Outflows in the Radio-Intermediate Quasar III Zw 2: A Polarization Study with the EVLA & uGMRT

TL;DR

This study uses polarization observations from uGMRT and VLA to analyze the outflows and magnetic fields in the radio-intermediate quasar III Zw 2, revealing complex jet and wind interactions.

Contribution

It provides the first detailed polarization analysis of III Zw 2, highlighting the presence of a combined jet and wind outflow and their implications for galaxy evolution.

Findings

Detection of kpc-scale outflow with transverse magnetic fields.

Identification of a bow-shock-like radio structure at the jet terminus.

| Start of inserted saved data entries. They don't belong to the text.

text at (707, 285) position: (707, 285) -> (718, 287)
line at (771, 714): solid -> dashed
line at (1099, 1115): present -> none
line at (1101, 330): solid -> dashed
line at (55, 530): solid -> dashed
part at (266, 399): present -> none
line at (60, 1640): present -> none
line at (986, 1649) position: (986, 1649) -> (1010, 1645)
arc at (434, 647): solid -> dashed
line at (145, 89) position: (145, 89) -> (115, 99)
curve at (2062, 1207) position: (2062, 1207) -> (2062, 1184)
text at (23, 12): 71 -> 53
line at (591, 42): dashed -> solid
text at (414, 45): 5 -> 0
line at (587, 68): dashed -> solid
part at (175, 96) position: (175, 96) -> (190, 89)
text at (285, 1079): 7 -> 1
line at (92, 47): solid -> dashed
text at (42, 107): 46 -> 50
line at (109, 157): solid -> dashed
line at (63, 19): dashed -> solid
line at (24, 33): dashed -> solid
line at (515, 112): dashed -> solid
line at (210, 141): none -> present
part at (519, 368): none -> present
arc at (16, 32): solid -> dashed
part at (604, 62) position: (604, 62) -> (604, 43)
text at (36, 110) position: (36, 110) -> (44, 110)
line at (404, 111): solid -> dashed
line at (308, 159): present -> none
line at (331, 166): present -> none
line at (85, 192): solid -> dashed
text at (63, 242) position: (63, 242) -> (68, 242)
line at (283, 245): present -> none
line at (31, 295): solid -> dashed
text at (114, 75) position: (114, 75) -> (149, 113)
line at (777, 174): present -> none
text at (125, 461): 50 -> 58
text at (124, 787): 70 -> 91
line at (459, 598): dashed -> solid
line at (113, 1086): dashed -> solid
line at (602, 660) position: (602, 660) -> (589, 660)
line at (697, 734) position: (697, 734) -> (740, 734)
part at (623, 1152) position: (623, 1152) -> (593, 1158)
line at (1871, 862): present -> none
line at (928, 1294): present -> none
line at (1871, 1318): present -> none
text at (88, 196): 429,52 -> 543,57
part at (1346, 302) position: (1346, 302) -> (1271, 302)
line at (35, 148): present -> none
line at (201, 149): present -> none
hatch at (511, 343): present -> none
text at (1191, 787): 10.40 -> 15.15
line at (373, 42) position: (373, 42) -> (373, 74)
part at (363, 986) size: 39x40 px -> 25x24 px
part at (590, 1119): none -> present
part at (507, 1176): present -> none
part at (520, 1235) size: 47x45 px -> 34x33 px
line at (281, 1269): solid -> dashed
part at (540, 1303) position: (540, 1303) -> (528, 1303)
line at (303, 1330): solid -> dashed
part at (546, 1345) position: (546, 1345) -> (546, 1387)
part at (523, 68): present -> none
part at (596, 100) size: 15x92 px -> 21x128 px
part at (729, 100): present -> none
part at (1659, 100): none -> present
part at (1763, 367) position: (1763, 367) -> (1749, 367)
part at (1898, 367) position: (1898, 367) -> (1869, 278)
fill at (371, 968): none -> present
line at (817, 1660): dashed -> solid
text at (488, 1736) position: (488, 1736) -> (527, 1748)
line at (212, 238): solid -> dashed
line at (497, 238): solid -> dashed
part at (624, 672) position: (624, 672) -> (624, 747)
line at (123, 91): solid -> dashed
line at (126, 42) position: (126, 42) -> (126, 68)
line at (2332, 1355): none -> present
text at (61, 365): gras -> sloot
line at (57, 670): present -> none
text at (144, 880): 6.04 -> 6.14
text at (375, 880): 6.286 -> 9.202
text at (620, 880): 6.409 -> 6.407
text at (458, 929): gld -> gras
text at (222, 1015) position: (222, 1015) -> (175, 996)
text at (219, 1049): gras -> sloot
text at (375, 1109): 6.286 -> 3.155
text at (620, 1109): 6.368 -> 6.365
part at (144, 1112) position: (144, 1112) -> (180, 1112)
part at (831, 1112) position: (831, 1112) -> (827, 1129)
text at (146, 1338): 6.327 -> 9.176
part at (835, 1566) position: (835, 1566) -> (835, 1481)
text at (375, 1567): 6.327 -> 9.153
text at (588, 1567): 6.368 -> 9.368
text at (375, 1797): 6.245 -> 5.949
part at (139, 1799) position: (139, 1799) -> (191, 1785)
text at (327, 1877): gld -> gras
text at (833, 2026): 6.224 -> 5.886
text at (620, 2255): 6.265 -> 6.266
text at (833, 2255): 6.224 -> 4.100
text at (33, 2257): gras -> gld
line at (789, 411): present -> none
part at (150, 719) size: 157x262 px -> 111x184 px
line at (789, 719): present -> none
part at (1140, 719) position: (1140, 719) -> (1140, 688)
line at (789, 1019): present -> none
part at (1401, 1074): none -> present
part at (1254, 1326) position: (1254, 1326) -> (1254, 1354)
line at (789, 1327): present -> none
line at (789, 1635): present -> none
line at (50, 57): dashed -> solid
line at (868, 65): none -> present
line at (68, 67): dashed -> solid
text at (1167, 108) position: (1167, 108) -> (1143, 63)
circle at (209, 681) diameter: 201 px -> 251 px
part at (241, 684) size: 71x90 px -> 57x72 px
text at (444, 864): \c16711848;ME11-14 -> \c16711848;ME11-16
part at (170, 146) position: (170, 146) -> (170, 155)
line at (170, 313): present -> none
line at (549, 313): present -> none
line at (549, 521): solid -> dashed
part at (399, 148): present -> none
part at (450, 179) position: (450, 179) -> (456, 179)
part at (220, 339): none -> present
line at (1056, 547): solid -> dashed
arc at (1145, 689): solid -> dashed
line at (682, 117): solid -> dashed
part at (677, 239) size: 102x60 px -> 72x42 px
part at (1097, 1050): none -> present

Evidence suggesting a combined jet and wind outflow mechanism.

Abstract

We present results from a polarization study of the radio-intermediate quasar, III Zw 2, at a redshift of 0.089, with the upgraded Giant Metrewave Radio Telescope (uGMRT) at 685 MHz and the Karl G. Jansky Very Large Array (VLA) at 5 and 34 GHz. We detect a kpc-scale outflow, exhibiting transverse magnetic (B-) fields. The curved jet terminates in a bow-shock-like radio structure with inferred B-fields aligned with the lobe edges. We suggest that the radio outflow in III Zw 2 is a combination of a collimated jet along with a wind-like component. This "wind" component could be a magnetized accretion disk wind or the outer layers of a broadened jet or a combination of both. The current data cannot differentiate between these possibilities. We also detect kpc-scale lobe emission that is misaligned with the primary lobes in the uGMRT images. The spectral indices and the electron lifetimes in the misaligned lobe are similar to the primary lobe, suggesting that the misaligned lobe is not a relic. We propose that changing spectral states of the accretion disk, and the subsequent intermittent behaviour of the outflow, along with the close interplay between the jet and "wind" could explain the radio-intermediate nature of III Zw 2. Our study shows that radio-intermediate quasars are promising sources for understanding the role of jets and winds in galaxy evolution and demonstrates the power of radio polarization studies towards achieving this.